Passage for review: Begin

Optimising models

In my previous blog, I discussed how to use an intuitive method, Leave One Out Cross Validation, for determining what parameters work best for a given machine learning algorithm. When I wrote that blog, I was surprised to find that it did not seem to work very well for finding an optimum fit. Something I have learnt over many years of working with numerical analysis is that if the results are surprising, it is well worth checking that they are correct! I’ll now revisit the LOOCV technique and present a much more satisfying outcome. Recall that in this method we train on all but one data point and then use a comparison between the trained model’s prediction for the stress with the observed stress at the point left out. We then optimise by minimising the deviation between the two after we have repeated the LOOCV process by leaving out every data point in turn. If we vary the length and variance hyper parameters in the GP, we obtain a contour map of the model likelihood which enables us to identify the best parameters. This approach to optimisation, iterating over a regularly spaced grid of length and variance values, is not very efficient, but serves to illustrate the process.

The dark red patch in the left figure shows where the fit is best and the figure on the right shows the corresponding fit to the data, including the confidence interval, shaded in grey.

Passage for review: End

### [Work item A]
Return the passage from the post on optimising models, starting at "The dark red" and ending at "shaded in grey.".
### [Work item B]
Answer these questions about the post on optimising models:
(i) In the method described, how much of the data is the model trained on?
(ii) Which two hyperparameters in the GP are varied?
(iii) What is shaded in grey in the right figure?
### [Work item C]
Continue the post on optimising models from its final sentence.
The data after this point come from a separate source.

Entries provided: Begin

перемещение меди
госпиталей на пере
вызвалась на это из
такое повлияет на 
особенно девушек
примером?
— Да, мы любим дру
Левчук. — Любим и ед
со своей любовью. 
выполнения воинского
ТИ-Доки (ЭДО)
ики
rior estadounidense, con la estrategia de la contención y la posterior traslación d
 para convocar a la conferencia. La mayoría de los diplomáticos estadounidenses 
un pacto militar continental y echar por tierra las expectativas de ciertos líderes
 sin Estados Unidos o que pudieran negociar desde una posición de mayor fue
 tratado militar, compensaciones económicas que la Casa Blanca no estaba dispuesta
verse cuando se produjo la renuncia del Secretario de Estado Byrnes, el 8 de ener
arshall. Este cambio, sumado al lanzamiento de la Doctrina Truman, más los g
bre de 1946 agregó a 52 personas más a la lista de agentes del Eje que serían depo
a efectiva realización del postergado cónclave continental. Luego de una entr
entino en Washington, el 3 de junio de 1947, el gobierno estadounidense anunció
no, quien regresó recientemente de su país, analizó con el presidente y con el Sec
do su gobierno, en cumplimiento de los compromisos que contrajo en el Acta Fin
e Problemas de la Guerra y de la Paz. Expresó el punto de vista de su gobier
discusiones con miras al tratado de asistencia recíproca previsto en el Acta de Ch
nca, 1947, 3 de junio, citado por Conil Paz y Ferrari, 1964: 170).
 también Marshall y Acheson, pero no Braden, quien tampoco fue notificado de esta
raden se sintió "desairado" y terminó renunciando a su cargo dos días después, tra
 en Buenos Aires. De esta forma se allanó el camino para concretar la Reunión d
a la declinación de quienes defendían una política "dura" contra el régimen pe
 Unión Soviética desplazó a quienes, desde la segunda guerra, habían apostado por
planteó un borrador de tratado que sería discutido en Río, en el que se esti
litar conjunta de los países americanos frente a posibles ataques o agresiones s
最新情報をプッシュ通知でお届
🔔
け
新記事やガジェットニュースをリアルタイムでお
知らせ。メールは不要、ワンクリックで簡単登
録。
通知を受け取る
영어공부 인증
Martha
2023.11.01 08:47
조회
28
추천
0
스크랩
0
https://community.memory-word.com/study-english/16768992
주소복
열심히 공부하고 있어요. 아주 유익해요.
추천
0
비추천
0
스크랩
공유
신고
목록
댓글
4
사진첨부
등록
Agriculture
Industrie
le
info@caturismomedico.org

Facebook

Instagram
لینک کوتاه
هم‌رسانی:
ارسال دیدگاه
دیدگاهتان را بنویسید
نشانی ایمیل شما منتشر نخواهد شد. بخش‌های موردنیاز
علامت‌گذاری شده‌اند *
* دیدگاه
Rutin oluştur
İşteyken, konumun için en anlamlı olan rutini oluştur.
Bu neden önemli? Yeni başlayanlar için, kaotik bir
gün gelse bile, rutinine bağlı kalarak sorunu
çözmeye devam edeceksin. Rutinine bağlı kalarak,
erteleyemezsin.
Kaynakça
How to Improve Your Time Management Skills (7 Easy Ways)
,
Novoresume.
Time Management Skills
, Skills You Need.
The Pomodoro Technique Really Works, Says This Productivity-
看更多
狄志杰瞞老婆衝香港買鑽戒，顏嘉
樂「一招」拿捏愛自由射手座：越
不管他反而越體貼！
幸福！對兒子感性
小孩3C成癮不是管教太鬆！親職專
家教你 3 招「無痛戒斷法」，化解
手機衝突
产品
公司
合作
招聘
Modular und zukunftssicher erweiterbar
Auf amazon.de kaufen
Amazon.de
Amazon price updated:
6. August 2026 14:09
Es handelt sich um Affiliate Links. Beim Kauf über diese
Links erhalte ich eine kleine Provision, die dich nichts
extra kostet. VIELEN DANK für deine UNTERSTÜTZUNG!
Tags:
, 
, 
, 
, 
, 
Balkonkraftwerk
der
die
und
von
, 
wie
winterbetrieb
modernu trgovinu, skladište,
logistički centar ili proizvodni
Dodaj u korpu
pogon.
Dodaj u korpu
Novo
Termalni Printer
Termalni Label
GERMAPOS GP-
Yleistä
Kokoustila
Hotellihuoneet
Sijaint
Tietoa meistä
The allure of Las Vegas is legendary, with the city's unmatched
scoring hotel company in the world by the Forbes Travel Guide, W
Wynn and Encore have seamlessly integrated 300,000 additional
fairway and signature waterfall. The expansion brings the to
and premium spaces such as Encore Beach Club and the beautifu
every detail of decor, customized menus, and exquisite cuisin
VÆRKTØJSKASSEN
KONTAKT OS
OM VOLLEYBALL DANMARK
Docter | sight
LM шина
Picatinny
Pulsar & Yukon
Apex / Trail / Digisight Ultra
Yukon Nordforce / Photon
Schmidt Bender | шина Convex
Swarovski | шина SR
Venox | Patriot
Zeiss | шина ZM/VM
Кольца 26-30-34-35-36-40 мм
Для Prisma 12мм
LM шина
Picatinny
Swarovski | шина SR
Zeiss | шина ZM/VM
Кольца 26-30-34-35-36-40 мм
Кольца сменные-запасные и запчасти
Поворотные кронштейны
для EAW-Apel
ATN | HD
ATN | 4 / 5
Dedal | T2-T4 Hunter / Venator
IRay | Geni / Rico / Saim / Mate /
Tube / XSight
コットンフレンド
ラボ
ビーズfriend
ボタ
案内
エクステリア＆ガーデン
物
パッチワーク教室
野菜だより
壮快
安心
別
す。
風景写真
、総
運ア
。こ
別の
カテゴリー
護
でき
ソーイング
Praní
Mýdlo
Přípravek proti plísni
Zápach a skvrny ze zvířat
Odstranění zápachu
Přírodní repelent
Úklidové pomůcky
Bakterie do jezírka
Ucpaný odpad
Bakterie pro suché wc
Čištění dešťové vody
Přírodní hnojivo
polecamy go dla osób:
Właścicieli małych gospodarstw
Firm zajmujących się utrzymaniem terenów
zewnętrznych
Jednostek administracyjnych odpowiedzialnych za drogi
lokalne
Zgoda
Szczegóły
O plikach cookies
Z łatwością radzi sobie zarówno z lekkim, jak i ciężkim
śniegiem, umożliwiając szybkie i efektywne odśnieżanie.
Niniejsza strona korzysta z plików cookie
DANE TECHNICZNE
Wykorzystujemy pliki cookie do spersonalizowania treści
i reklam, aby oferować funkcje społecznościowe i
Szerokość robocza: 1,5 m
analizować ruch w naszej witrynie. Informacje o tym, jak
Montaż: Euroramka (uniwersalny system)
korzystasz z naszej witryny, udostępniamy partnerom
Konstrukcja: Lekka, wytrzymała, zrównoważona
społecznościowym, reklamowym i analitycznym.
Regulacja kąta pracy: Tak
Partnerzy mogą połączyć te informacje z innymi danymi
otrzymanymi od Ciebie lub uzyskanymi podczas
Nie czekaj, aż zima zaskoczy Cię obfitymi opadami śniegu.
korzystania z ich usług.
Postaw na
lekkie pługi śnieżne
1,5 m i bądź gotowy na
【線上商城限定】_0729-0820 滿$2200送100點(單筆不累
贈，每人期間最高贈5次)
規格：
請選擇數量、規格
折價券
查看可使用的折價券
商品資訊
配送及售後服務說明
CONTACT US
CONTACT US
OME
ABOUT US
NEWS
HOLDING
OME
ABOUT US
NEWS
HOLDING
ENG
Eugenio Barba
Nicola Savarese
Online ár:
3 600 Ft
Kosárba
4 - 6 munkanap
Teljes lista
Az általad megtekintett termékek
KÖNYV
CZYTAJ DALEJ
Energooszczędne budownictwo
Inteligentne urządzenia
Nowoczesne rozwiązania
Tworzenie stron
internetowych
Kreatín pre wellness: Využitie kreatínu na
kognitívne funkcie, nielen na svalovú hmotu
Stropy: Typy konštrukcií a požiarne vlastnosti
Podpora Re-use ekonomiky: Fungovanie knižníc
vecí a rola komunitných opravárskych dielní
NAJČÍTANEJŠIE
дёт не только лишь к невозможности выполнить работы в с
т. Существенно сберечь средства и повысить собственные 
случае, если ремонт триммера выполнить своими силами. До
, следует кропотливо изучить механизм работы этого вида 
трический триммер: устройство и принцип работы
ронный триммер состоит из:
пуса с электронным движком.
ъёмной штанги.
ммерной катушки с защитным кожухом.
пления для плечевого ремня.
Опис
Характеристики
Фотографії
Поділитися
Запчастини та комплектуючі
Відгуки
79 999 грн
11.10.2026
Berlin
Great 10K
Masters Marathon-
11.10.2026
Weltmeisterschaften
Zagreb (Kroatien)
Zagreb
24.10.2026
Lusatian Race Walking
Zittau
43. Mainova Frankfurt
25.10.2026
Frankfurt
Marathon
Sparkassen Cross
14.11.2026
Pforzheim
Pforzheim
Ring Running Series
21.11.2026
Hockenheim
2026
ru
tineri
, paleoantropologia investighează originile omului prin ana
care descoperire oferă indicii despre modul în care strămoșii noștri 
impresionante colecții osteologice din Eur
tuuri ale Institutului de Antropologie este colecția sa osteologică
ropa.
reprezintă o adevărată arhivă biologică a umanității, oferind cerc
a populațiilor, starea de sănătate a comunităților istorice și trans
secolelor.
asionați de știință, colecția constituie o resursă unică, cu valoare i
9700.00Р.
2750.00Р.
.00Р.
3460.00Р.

Entries provided: End

### [Exercise response A]
The dark red patch in the left figure shows where the fit is best and the figure on the right shows the corresponding fit to the data, including the confidence interval, shaded in grey.

### [Exercise response B]
(i) All but one data point.
(ii) The length and the variance.
(iii) The confidence interval.

### [Exercise response C]
An alternative way to determine how good a model is is to use the log likelihood based solely on the probability of predictions. This gives rise to two competing terms, one measures the model complexity the other the quality of the data fit. Below is the map of likelihood as I vary length scale and variance in my Gaussian process for my stress/extension data.

Although the contour plot looks different, the maximum likelihood is located in a similar, but not identical place. Since both methods are statistically different ways of determining the best fit, it is not too surprising that the exact results should differ, however, we would find it difficult to distinguish between the predictions of the two validation techniques.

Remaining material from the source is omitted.